Since 1960, the newspaper comic strip “The Family Circus” has delivered cutesy malapropisms and observations from its cast of adorable kid characters. And for just as long, it’s been relentlessly mocked as cloying and sentimental.
But cartoonist Lynda Barry is willing to get into fisticuffs with anyone who says a bad word about the strip. For 30 years, she drew the darkly funny strip “Ernie Pook’s Comeek” and is the author of many acclaimed books. Her latest, “Making Comics,” is a collection of exercises she uses in her classes at the University of Wisconsin-Madison. And this fall, Barry was awarded a MacArthur Genius Grant.

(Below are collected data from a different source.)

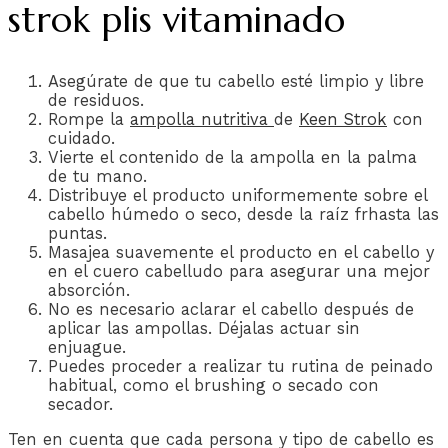
strok plis vitaminado
Asegúrate de que tu cabello esté limpio y libre
de residuos.
Rompe la
ampolla nutritiva
de
Keen Strok
con
cuidado.
Vierte el contenido de la ampolla en la palma
de tu mano.
Distribuye el producto uniformemente sobre el
cabello húmedo o seco, desde la raíz frhasta las
puntas.
Masajea suavemente el producto en el cabello y
en el cuero cabelludo para asegurar una mejor
absorción.
No es necesario aclarar el cabello después de
aplicar las ampollas. Déjalas actuar sin
enjuague.
Puedes proceder a realizar tu rutina de peinado
habitual, como el brushing o secado con
secador.
Ten en cuenta que cada persona y tipo de cabello es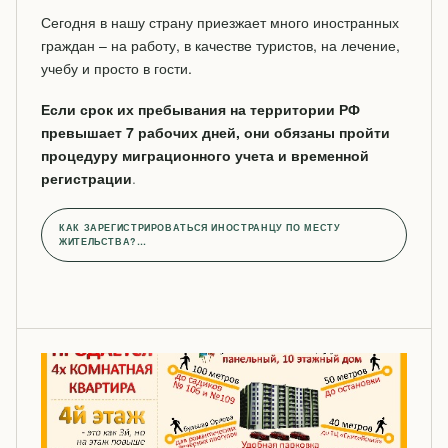
Сегодня в нашу страну приезжает много иностранных
граждан – на работу, в качестве туристов, на лечение,
учебу и просто в гости.
Если срок их пребывания на территории РФ
превышает 7 рабочих дней, они обязаны пройти
процедуру миграционного учета и временной
регистрации
.
КАК ЗАРЕГИСТРИРОВАТЬСЯ ИНОСТРАНЦУ ПО МЕСТУ
ЖИТЕЛЬСТВА?…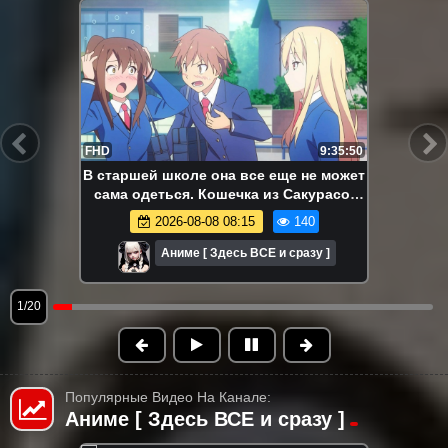
FHD
9:35:50
В старшей школе она все еще не может
сама одеться. Кошечка из Сакурасо.
Аниме-марафон. Все серии подряд.
2026-08-08 08:15
140
Аниме [ Здесь ВСЕ и сразу ]
1/20
Популярные Видео На Канале:
Аниме [ Здесь ВСЕ и сразу ]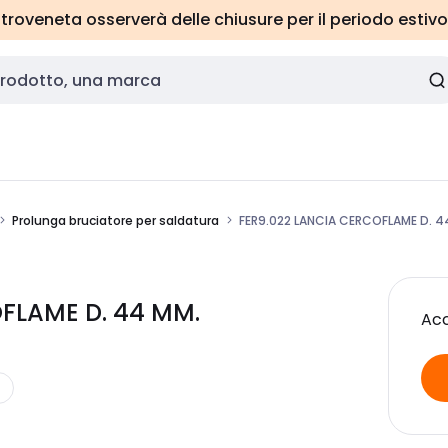
roveneta osserverà delle chiusure per il periodo estivo
Prolunga bruciatore per saldatura
FER9.022 LANCIA CERCOFLAME D. 4
OFLAME D. 44 MM.
Acc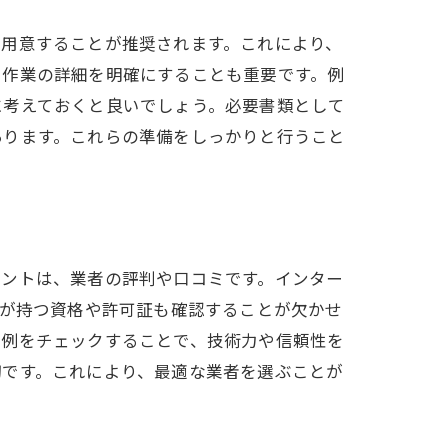
を用意することが推奨されます。これにより、
る作業の詳細を明確にすることも重要です。例
に考えておくと良いでしょう。必要書類として
あります。これらの準備をしっかりと行うこと
イントは、業者の評判や口コミです。インター
者が持つ資格や許可証も確認することが欠かせ
工例をチェックすることで、技術力や信頼性を
切です。これにより、最適な業者を選ぶことが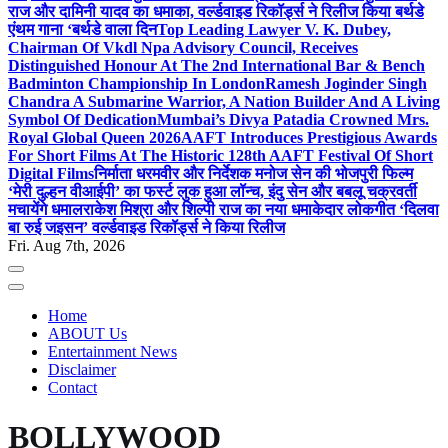
राज और दामिनी यादव का धमाका, वर्ल्डवाइड रिकॉर्ड्स ने रिलीज किया बर्थडे
एंथम गाना ‘बर्थडे वाला दिन
Top Leading Lawyer V. K. Dubey,
Chairman Of Vkdl Npa Advisory Council, Receives
Distinguished Honour At The 2nd International Bar & Bench
Badminton Championship In London
Ramesh Joginder Singh
Chandra A Submarine Warrior, A Nation Builder And A Living
Symbol Of Dedication
Mumbai’s Divya Patadia Crowned Mrs.
Royal Global Queen 2026
AAFT Introduces Prestigious Awards
For Short Films At The Historic 128th AAFT Festival Of Short
Digital Films
निर्माता धरमवीर और निर्देशक मनोज सेन की भोजपुरी फिल्म
‘मेरी दुल्हन वीआईपी’ का फर्स्ट लुक हुआ लॉन्च, इंदु सेन और बबलू चक्रवर्ती
मचायेंगे धमाल
राकेश मिश्रा और शिल्पी राज का नया धमाकेदार लोकगीत ‘दिलवा
बा रुई जइसन’ वर्ल्डवाइड रिकॉर्ड्स ने किया रिलीज
Fri. Aug 7th, 2026
Home
ABOUT Us
Entertainment News
Disclaimer
Contact
BOLLYWOOD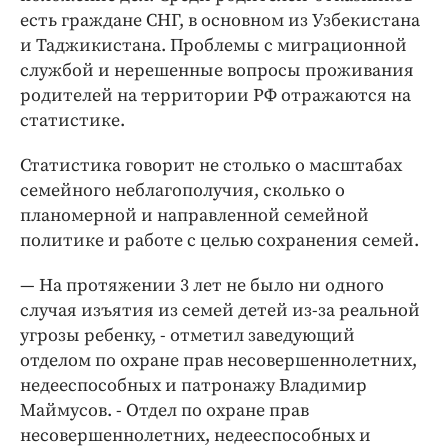
есть граждане СНГ, в основном из Узбекистана
и Таджикистана. Проблемы с миграционной
службой и нерешенные вопросы проживания
родителей на территории РФ отражаются на
статистике.
Статистика говорит не столько о масштабах
семейного неблагополучия, сколько о
планомерной и направленной семейной
политике и работе с целью сохранения семей.
— На протяжении 3 лет не было ни одного
случая изъятия из семей детей из-за реальной
угрозы ребенку, - отметил заведующий
отделом по охране прав несовершеннолетних,
недееспособных и патронажу Владимир
Маймусов. - Отдел по охране прав
несовершеннолетних, недееспособных и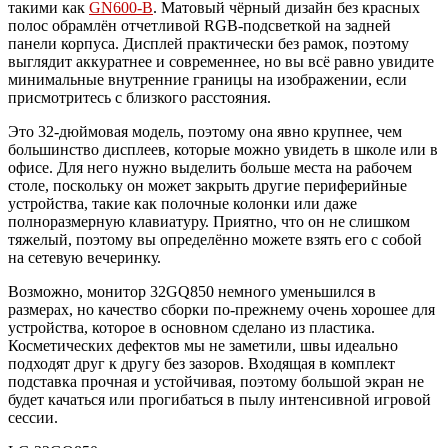
такими как
GN600-B
. Матовый чёрный дизайн без красных
полос обрамлён отчетливой RGB-подсветкой на задней
панели корпуса. Дисплей практически без рамок, поэтому
выглядит аккуратнее и современнее, но вы всё равно увидите
минимальные внутренние границы на изображении, если
присмотритесь с близкого расстояния.
Это 32-дюймовая модель, поэтому она явно крупнее, чем
большинство дисплеев, которые можно увидеть в школе или в
офисе. Для него нужно выделить больше места на рабочем
столе, поскольку он может закрыть другие периферийные
устройства, такие как полочные колонки или даже
полноразмерную клавиатуру. Приятно, что он не слишком
тяжелый, поэтому вы определённо можете взять его с собой
на сетевую вечеринку.
Возможно, монитор 32GQ850 немного уменьшился в
размерах, но качество сборки по-прежнему очень хорошее для
устройства, которое в основном сделано из пластика.
Косметических дефектов мы не заметили, швы идеально
подходят друг к другу без зазоров. Входящая в комплект
подставка прочная и устойчивая, поэтому большой экран не
будет качаться или прогибаться в пылу интенсивной игровой
сессии.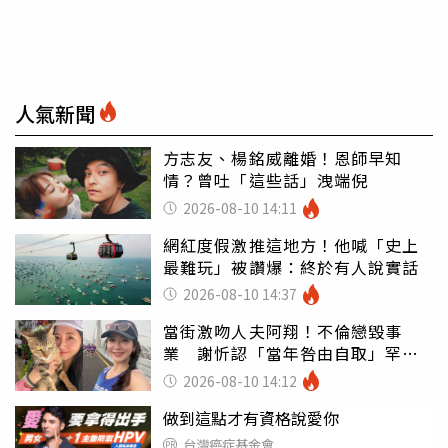
人氣新聞
方志友、楊銘威離婚！恩師早知
情？曾吐「這些話」洩端倪
2026-08-10 14:11
網紅度假激推這地方！他喊「史上
最難玩」被讚爆：終於有人說實話
2026-08-10 14:37
當街激吻人夫阿翔！不倫戀毀事
業 謝忻認「當年咎由自取」罕吐
心聲
2026-08-10 14:12
做到這點才有資格說愛你
台灣癌症基金會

Courtesy of Drawn and Quarterly
In this installment of our Guilty Pleasures series, Barry explains how she found deliverance in “The Family Circus” as a small child, before she even knew how to read. The circular panel in the newspaper comics page offered an alternative to her own troubled family life. “I used to just love to look within that circle,” she says. “And within that circle there was a family that just looked like they were having a really happy life. And it was sort of the opposite life that I was having in my home.”
After becoming a cartoonist, Barry eventually met Jeff Keane, the artist behind “The Family Circus” — and burst into tears. “When I shook his hand, part of the reason I was crying so much was I realized I had crossed into the circle,” explains Barry. “I’d stepped into it.”